An important and interesting indictment issued today (see here for the pdf), in the Eastern District of Virginia.
Emerson Begolly, an American citizen from Pennsyvlania (who already was under arrest after he assaulted FBI agents who were attempting to interview him back in January), allegedly was a "moderator" and frequent poster on the Ansar al-Mujahideen English Forum, frequently urging readers to carry out violent acts against Americans. He also made available on the site a manual for making explosives. Based on this, he is now charged with soliciting a crime of violence (18 USC 373(a)) and distributing information relating to explosives (18 USC 842(p)(2)(A)).

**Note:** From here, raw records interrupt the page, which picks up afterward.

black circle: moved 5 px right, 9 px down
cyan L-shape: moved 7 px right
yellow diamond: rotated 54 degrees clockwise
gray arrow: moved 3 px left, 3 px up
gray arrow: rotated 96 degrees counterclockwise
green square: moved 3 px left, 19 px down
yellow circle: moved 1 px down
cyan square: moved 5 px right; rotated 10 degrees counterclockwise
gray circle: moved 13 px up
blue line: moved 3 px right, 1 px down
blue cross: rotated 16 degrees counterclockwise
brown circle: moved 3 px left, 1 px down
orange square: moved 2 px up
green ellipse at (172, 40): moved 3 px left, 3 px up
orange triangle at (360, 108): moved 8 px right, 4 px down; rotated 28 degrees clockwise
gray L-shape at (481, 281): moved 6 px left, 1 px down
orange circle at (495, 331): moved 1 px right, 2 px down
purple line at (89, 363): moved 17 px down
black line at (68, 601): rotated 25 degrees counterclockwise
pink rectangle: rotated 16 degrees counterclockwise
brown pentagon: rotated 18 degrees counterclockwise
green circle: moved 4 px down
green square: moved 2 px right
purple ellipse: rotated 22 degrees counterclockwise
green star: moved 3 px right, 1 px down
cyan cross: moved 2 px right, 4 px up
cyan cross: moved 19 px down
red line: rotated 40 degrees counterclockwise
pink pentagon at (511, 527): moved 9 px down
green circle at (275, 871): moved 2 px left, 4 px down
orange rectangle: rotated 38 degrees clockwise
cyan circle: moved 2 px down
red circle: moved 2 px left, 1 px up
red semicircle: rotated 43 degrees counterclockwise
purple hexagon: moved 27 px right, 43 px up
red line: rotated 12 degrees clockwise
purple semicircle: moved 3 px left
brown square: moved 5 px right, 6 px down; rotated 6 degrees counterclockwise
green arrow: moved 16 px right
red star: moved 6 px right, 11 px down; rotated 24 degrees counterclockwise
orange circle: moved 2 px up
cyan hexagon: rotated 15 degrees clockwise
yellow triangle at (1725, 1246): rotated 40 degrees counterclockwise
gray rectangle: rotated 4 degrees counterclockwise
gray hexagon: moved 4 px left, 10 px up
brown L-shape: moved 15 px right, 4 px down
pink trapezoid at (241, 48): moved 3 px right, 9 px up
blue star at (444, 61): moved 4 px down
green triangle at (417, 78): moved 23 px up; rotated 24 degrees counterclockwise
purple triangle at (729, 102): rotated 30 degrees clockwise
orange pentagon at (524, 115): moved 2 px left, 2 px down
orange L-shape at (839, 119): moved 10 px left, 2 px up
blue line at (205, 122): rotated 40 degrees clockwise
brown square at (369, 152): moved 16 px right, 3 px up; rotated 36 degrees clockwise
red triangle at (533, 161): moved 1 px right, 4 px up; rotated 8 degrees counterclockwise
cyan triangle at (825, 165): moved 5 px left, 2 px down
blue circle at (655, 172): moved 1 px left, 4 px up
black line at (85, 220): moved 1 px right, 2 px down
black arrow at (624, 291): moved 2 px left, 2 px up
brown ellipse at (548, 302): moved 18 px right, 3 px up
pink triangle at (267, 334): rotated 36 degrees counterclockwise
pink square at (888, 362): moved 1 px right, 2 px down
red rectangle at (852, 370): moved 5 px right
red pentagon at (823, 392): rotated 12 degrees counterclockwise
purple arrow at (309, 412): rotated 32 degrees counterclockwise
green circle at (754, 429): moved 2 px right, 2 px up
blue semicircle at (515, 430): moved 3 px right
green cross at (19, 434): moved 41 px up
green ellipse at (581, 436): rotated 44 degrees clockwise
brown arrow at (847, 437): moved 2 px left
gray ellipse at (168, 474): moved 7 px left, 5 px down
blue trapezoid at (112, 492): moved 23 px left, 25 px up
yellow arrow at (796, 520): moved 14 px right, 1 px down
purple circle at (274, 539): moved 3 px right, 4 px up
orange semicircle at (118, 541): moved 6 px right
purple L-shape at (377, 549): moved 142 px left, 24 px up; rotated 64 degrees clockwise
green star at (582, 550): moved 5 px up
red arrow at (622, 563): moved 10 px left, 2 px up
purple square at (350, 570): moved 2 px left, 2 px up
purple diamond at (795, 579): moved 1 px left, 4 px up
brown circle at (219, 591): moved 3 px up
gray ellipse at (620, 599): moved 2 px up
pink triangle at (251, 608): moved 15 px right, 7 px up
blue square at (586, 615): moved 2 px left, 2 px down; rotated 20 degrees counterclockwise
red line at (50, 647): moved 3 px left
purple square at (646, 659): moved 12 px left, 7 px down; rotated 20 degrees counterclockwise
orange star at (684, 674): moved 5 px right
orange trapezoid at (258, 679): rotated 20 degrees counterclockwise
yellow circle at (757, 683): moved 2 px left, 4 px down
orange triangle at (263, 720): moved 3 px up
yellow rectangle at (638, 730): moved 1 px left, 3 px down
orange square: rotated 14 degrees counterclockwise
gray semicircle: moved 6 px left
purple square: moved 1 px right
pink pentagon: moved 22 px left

The solicitation charge raises many interesting questions. First, is the statute properly interpreted to encompass a generalized solication (i.e,. no particular person as the solicitee)? I assume this has come up in the past, and it may be that this is an uncontroversial reading of the statute's scope. Or perhaps this is really unusual. I'll update with whatever feedback I get on this point. But let's assume section 373 does apply. The next question is whether this application violates Brandenburg (i.e., the idea that advocacy of illegal or even violent conduct is constitutionally protected unless the advocated offense is imminent and likely to occur). The legislative history of the solicitation statute shows Congress was conscious of this concern, and had the view that the typical solicitation scenario (the guy who tries to hire a hitman) would avoid the problem. But of course this open-ended, untargeted advocacy of terrorism might be viewed as different in kind, and more akin to the traditional Brandenburg scenario. And that in turn might impact the first question above regarding interpretation of the statute, in light of the principle of constitutional avoidance. Note, too, that there are oodles of articles over the past ten years that have raised the question whether Brandenburg should in fact continue to be the standard in the context of fact patterns just like this. Perhaps this case will put the question to the test.
Another interesting aspect of the indictment: no material support charge. Of course, the could not be one under 18 USC 2339B, the 1996 material support law, as that one requires support be rendered to a particular designated foreign terrorist organization. But the 1994 material support law, 18 USC 2339A, requires only that support (including expert advice or assistance, ala the training manual at issue here perhaps) be given in furtherance of any of the various predicate crimes listed in that statute, some of which might be thought applicable here (perhaps 18 USC 844(f), 18 USC 1992, etc.). Not quite sure why that one is not there as well.